SOURCE.
However, finding a spot for him defensively could prove difficult for the Tigers. Huff has played only first base and designated hitter this season, was a terrible defensive third basemen even when he was playing there regularly, and hasn’t spent a single inning in the outfield since 2006. He’s not going to bump Miguel Cabrera from first base and Carlos Guillen seems entrenched at DH, so things could get tricky.
In theory he provides a backup plan at third base should Brandon Inge’s knee issues linger, but going from Inge to Huff would be a massive downgrade defensively. His best fit is probably in left field, platooning with the right-handed Marcus Thames, but the Tigers could also use Huff as a way to lessen Magglio Ordonez’s playing time as he nears the plate appearances needed to trigger next year’s $18 million option.
While the Tigers pick up a useful left-handed hitter and the Orioles get a decent relief prospect, here are some other notes from around baseball …


* Vicente Padilla signed a three-year, $33.75 million contract extension after going 15-10 with a 4.50 ERA in 200 innings spread over 33 starts in 2006, but has posted a 5.09 ERA in 70 starts since. Texas designated him for assignment last week and released him outright Monday, eating the rest of his $12 million salary for this season while dropping another $1.75 million to buy out his $12 million option for 2010.
Padilla hasn’t had an ERA below 4.50 since 2003, has dealt with several injuries that includes a recent bout with swine flu, and the Rangers’ pitching staff is significantly improved, so simply cutting him loose has little chance of keeping general manager Jon Daniels up at night. With that said, it wouldn’t be surprising to see a contender take a flier on Padilla down the stretch, because he’s still a reasonable fifth starter.
* Speaking of veteran pitchers getting released Monday, as expected the Red Sox cut John Smoltz loose. Smoltz reportedly balked at a possible move to the bullpen and the Red Sox had obviously seen enough of him as a starter after eight mostly terrible outings. He’s now free to sign anywhere and there’s speculation that at least a half-dozen teams could be vying for his services.

REQUIRED TASKS.
(a) Answer these questions using the baseball article:
(i) At which two positions has Huff played this season?
(ii) In how many starts has Padilla posted a 5.09 ERA since 2006?
(iii) How many outings did Smoltz make for the Red Sox as a starter?
(b) Repeat everything in the baseball article from "In theory he" down to "year’s $18 million option.".
(c) Carry on writing the baseball article, starting right after its final sentence.
The listing comes from an unrelated source.

DATA SHOWN.

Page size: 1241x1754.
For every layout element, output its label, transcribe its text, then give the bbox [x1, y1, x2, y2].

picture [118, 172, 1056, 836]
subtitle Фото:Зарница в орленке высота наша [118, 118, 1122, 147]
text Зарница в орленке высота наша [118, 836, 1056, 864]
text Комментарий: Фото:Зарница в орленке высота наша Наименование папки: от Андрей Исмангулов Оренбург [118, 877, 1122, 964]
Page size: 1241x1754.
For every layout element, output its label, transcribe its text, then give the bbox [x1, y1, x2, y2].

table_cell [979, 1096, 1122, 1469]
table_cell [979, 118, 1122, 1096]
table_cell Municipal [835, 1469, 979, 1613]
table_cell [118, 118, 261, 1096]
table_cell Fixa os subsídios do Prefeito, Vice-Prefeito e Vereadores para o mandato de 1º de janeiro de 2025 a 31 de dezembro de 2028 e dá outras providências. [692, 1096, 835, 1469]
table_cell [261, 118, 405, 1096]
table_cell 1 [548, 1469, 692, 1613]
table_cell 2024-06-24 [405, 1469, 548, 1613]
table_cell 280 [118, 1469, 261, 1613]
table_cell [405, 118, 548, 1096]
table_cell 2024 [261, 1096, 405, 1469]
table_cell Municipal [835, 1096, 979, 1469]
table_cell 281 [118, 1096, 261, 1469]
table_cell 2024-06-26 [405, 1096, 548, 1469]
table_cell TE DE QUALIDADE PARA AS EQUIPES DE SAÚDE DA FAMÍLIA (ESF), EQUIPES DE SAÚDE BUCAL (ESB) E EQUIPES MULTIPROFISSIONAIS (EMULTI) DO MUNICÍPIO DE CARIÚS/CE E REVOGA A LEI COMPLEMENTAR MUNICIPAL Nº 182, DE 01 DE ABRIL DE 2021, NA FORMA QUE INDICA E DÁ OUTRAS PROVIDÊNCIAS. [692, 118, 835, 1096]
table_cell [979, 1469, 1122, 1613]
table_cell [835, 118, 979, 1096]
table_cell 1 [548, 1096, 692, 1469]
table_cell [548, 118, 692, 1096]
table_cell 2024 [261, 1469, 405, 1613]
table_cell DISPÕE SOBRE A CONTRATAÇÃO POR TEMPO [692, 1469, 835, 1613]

THE RESPONSES.
(a)
(i) First base and designated hitter.
(ii) 70 starts.
(iii) Eight outings.

(b)
In theory he provides a backup plan at third base should Brandon Inge’s knee issues linger, but going from Inge to Huff would be a massive downgrade defensively. His best fit is probably in left field, platooning with the right-handed Marcus Thames, but the Tigers could also use Huff as a way to lessen Magglio Ordonez’s playing time as he nears the plate appearances needed to trigger next year’s $18 million option.

(c)
I’m still convinced that Smoltz can get big-league hitters out, but would certainly give him a shot in middle relief long before letting him take the mound as a starter again. He generally pitched fairly well during his first trip through the order and was pretty effective against right-handed batters, so bullpen work seems like the best remaining bet for the 42-year-old future Hall of Famer.
AL Quick Hits: No. 2 overall pick Dustin Ackley agreed to a last-minute deal with the Mariners that’s reportedly worth nearly $10 million … Meanwhile, the Rangers failed to sign first-round pick Matt Purke … Joe Mauer came up a triple short of the cycle Monday and also stole a base while boosting his batting average to .380 … Justin Morneau left Monday’s game with dizziness, either from the Texas heat or sickness from watching the Twins’ pitching staff … Vladimir Guerrero went deep twice and knocked in five runs Monday, giving him six long balls in 10 games … Matt Harrison (ribs) said Monday that “there’s a chance” he could pitch again this year … Francisco Liriano could be headed to the bullpen or the disabled list after coughing up seven runs in two innings Monday … Tigers first rounder Jacob Turner landed a big-league deal worth as much as $7 million, which is pretty amazing for a high-school pitcher.
NL Quick Hits: With just a few minutes remaining before Monday’s midnight signing deadline, No. 1 overall pick Stephen Strasburg and the Nationals agreed to a deal that will reportedly pay him over $15 million … Tommy Hanson improved to 8-2 with another solid outing Monday and has 16 strikeouts versus zero walks in his last two starts … Garrett Jones went deep again Monday, giving the career minor leaguer 13 homers in 158 at-bats … Nate McLouth (hamstring) was placed on the disabled list Monday, so the Braves will shift Ryan Church to center field with Matt Diaz manning right field … Hiroki Kuroda (concussion) will miss his next start, but hopes to avoid the DL … Max Scherzer gave up nine runs Monday, but his own error made six of them unearned … No. 3 overall pick Donavan Tate will bypass college after inking a $6.25 million deal with the Padres … Todd Wellemeyer (elbow) has been cleared to resume throwing.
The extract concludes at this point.